» TASK BRIEF:
Whenever a line in the records below holds the string "lovely", copy it out.

***** STUDY MATERIAL

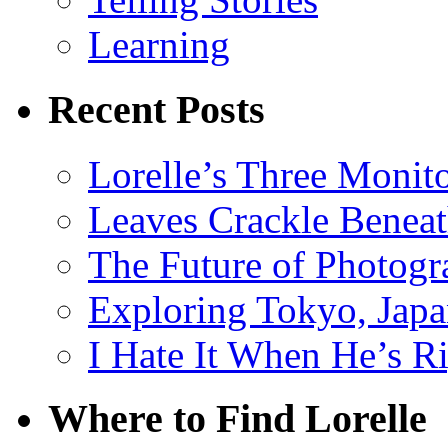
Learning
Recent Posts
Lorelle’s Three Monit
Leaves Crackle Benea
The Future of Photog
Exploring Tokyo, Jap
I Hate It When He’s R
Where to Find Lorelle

**********
***** STUDY MATERIAL

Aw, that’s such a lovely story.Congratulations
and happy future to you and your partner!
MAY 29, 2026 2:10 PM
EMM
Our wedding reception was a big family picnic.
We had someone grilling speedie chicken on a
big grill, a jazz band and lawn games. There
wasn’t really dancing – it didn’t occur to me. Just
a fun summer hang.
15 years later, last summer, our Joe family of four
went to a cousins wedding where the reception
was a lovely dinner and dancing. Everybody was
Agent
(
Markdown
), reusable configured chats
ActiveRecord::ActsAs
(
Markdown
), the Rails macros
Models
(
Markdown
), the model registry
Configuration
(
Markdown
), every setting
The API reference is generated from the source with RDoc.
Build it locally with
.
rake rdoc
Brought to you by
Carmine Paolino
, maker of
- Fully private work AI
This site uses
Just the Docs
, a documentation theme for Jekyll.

**********
***** STUDY MATERIAL

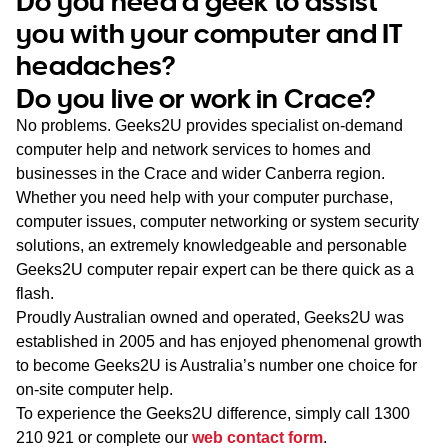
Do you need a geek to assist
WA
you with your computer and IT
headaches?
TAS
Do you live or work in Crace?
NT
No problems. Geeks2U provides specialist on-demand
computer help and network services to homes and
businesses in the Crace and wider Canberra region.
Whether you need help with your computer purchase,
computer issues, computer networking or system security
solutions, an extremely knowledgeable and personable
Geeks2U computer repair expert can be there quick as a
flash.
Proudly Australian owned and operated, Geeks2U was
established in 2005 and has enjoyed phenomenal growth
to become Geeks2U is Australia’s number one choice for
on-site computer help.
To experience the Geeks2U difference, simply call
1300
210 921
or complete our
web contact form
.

**********

» YOUR RESPONSE:
Aw, that’s such a lovely story.Congratulations
was a lovely dinner and dancing. Everybody was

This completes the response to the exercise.